そのまま電源を落とし、俺は携帯をポケットにねじ込んだ。
「すいません。待たせてしまって」
男が来た。立って並ぶと、俺や志穂ちゃんより、頭が一つ半ぐらいでかい。
手もでかそうだった。
「いこっか。あたしは怜次連れて帰るから、隆介くんは薫ちゃんよろしくね」
「はい」
俺は誰を......?
って、考えなくてもわかった。
3人でエレベーターに乗ってヤツの部屋に行く。
たどり着くと、志穂ちゃんがチャイムを鳴らした。
とたんに足音が部屋の中から聞こえる。
「良くやったシホ!......って、なんで先輩まで連れてきてんだお前」
安堵した表情で出てきたのは怜次くんだった。
だが、俺を見て驚いた表情になる。
なんだよ。

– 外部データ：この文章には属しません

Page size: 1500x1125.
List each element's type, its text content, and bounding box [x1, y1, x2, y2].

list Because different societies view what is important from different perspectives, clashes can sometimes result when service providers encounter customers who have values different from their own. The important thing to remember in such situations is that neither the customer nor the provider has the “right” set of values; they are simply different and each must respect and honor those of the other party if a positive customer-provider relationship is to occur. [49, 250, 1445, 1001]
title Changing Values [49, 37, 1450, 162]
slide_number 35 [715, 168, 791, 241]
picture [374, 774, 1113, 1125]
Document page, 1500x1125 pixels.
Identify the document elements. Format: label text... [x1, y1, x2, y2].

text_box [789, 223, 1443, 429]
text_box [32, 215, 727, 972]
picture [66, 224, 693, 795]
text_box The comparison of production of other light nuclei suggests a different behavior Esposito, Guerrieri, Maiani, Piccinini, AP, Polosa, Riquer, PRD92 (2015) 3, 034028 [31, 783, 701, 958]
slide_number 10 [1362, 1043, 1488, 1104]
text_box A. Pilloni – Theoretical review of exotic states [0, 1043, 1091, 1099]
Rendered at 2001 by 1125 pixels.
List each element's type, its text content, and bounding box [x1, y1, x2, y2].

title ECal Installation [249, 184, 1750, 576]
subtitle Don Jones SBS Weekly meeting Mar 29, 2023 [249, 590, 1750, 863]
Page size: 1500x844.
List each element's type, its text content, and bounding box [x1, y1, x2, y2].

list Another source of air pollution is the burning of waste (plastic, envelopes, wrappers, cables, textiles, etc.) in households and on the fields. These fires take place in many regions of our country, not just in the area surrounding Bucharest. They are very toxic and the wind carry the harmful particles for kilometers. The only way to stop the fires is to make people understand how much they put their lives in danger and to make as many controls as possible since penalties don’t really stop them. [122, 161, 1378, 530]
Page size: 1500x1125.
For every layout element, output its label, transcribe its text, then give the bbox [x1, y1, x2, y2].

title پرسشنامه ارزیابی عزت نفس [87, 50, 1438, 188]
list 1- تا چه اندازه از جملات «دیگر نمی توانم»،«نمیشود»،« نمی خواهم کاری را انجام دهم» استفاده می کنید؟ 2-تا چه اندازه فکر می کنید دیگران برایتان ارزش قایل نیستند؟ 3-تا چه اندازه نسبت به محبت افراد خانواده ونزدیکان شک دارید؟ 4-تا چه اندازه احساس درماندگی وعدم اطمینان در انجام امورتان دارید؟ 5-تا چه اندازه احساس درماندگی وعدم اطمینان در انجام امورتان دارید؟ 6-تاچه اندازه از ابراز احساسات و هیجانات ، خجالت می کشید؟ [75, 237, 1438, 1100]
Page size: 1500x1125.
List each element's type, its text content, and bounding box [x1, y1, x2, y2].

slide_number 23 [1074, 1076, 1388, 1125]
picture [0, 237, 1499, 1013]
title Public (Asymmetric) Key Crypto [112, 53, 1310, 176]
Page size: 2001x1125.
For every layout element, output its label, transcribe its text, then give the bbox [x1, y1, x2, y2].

俺居ちゃ駄目なのかよ。
むすっとすると、志穂ちゃんも怜次くんを睨んだ。
「怜次、あきちゃんなしで、かずちん止められると思ってるの」
「......ああ、そうだな。お前ら二人で止めてくれ。俺もう疲れた......なんで幼馴染だからって俺ばっかり毎回毎回巻き込むんだよ。あいつらもう馬鹿じゃねえのか?」
げっそりと息を吐く怜次くん。なんだか凄い疲れているみたいだ。
志穂ちゃんに抱きついてなにやら愚痴っている。
「失礼します」
男は淡々と言って、中に入った。
まっすぐ、リビングに向かう。
「隆介!っの馬鹿!呼ばれてないのに来こないでよ~ッ!」
部屋の奥から聞こえてきたのは、薫さんの悲鳴のような声。
「薫さん帰りましょう。どうして家出なんてしたんですか。昨日、家に帰ったら貴方がいなくて驚きました」
「馬鹿!僕の家は別にある!」
「ほらほら薫!旦那が迎えに来たんだからさっさと出て行きやがれ!いつまでも俺んちに居候してんじゃねえよ」
「こいつは旦那じゃない!」
怒声が飛び交う室内。
なんとなく、聞き捨てならないことを聞いた気がして、俺はそっと室内を覗いた。
「ふざけんな和臣!一発殴らせろ!」
ヤツに掴みかかろうとしている薫さんを、男が抱き上げて止めている。
暴れる薫さんを易々と抱きしめていた。
「ははは!ばーかばーか!いい気味だ!はは、は......」
腹を抱えて笑っていたコンビニ店員が、俺に気付いて凍りつく。
「薫さん、ずっといたの?」
この部屋に。お前んちに。
じーっと見てると、ぎこちなく視線を逸らされた。
......じっくりと理由を聞かせてもらおうじゃねえか。